En pleine vague de féminicides à l’hiver 2021, Kataluk Paningayak-Naluiyuk était devenue la 8e victime de l’année.
Photo courtoisie
Le 25 mars, une proche inquiète d’être sans nouvelles d’elle depuis plusieurs jours a téléphoné au Corps de police régional Kativik. Son corps inanimé a été retrouvé allongé sur le plancher de la salle de bain dans la résidence de son conjoint. Son pantalon et ses sous-vêtements étaient descendus sous ses fesses et son t-shirt remonté.
Les policiers ont aussi découvert Peter Ainalik, qui s’était visiblement enlevé la vie quelques jours plus tôt.
Drapeaux rouges
Le rapport du coroner fait état de la violence conjugale subie par cette femme aux mains de son conjoint, et qui était bien connue dans la communauté d’Ivujivik, où vivent environ 400 âmes.

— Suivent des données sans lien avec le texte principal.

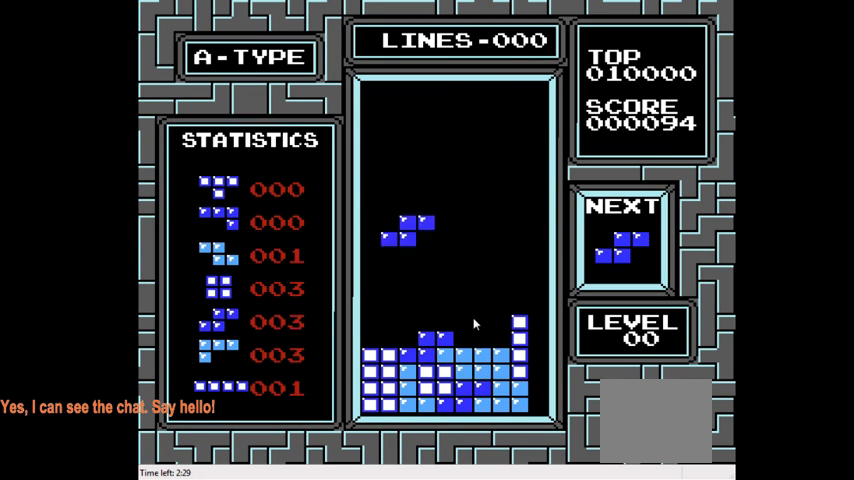
{"buttons": ["DPAD_LEFT"], "right_stick": "center", "events": [[333, "DPAD_DOWN", "up"], [500, "DPAD_LEFT", "down"]]}
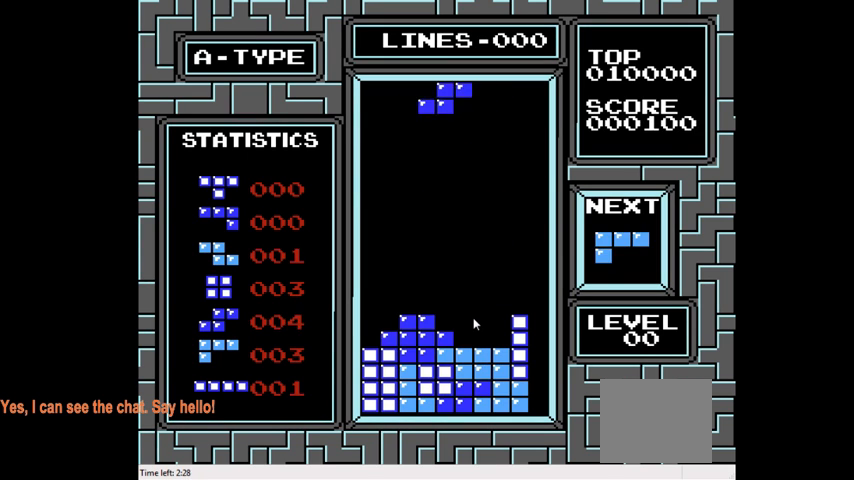
{"buttons": ["DPAD_DOWN"], "right_stick": "center", "events": [[133, "DPAD_LEFT", "up"], [167, "CIRCLE", "down"], [267, "CIRCLE", "up"], [333, "DPAD_DOWN", "down"]]}
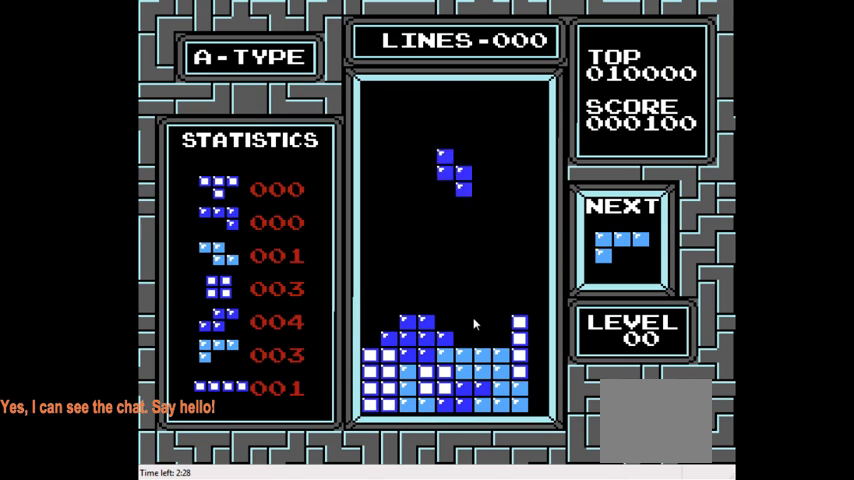
{"buttons": [], "right_stick": "center", "events": [[367, "DPAD_DOWN", "up"]]}
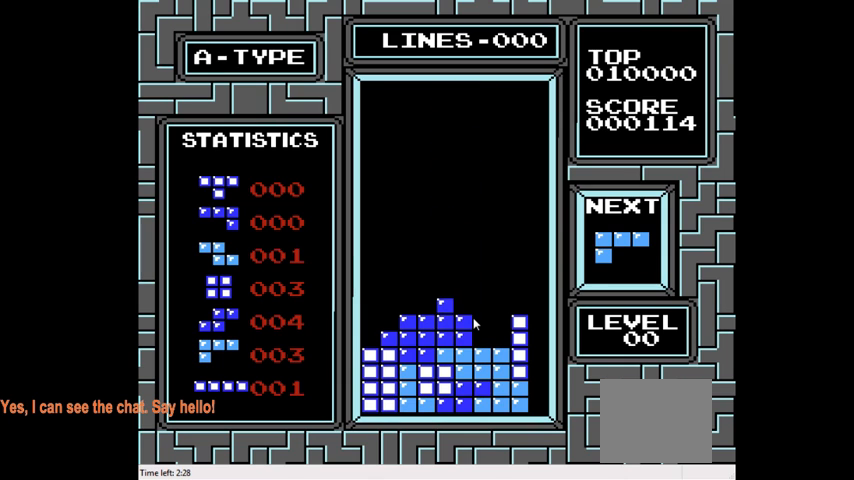
{"buttons": [], "right_stick": "center", "events": [[33, "DPAD_RIGHT", "down"], [200, "CIRCLE", "down"], [200, "DPAD_RIGHT", "up"], [267, "CIRCLE", "up"], [400, "DPAD_RIGHT", "down"], [500, "DPAD_RIGHT", "up"]]}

Depuis le début de leur relation en 2018, elle s’était rendue à plusieurs reprises au centre de santé après avoir été violemment battue. Elle avait déjà eu des fractures aux côtes à cause de la violence qu’il lui faisait subir.
La femme de 43 ans a été suivie pendant un moment par les services sociaux. Ses proches l’avaient aussi prévenue de mettre fin à la relation.
Photo d'archives
«L’emprise du conjoint était si forte que les services sociaux [ne] pouvaient garantir sa sécurité. [Elle] éprouvait de la difficulté à couper les ponts et son conjoint parvenait à la manipuler pour la voir malgré les conditions d’interdiction de contact», écrit le coroner, Me Éric Lépine.
En matière de violence conjugale, il manque grandement de ressources adaptées aux réalités, valeurs et contexte sociohistorique des communautés autochtones, estime à son tour Sabrina Lemeltier, présidente de l’Alliance MH2 pour victimes de violence conjugale.
«On parle de victimes qui vivent dans de petites communautés, où tout le monde se connaît. C’est difficile de se tenir loin de son agresseur. [...] La confiance envers les autorités ou le système de justice n’est pas toujours là», met-elle en perspective.
Pas d’accusation
D’autant plus que l’homme de 44 ans, qui traîne un lourd passé judiciaire, avait écopé de deux ans de prison pour des voies de faits graves et armés envers sa conjointe en 2019.
Et il a récidivé peu après retour dans son village, le plus au nord de la région subarctique du Québec et accessible seulement par avion.
Les deux intervenantes sont estomaquées d’apprendre dans le rapport du coroner qu’aucune accusation n’avait été portée contre lui à ce moment, car la victime avait refusé de témoigner.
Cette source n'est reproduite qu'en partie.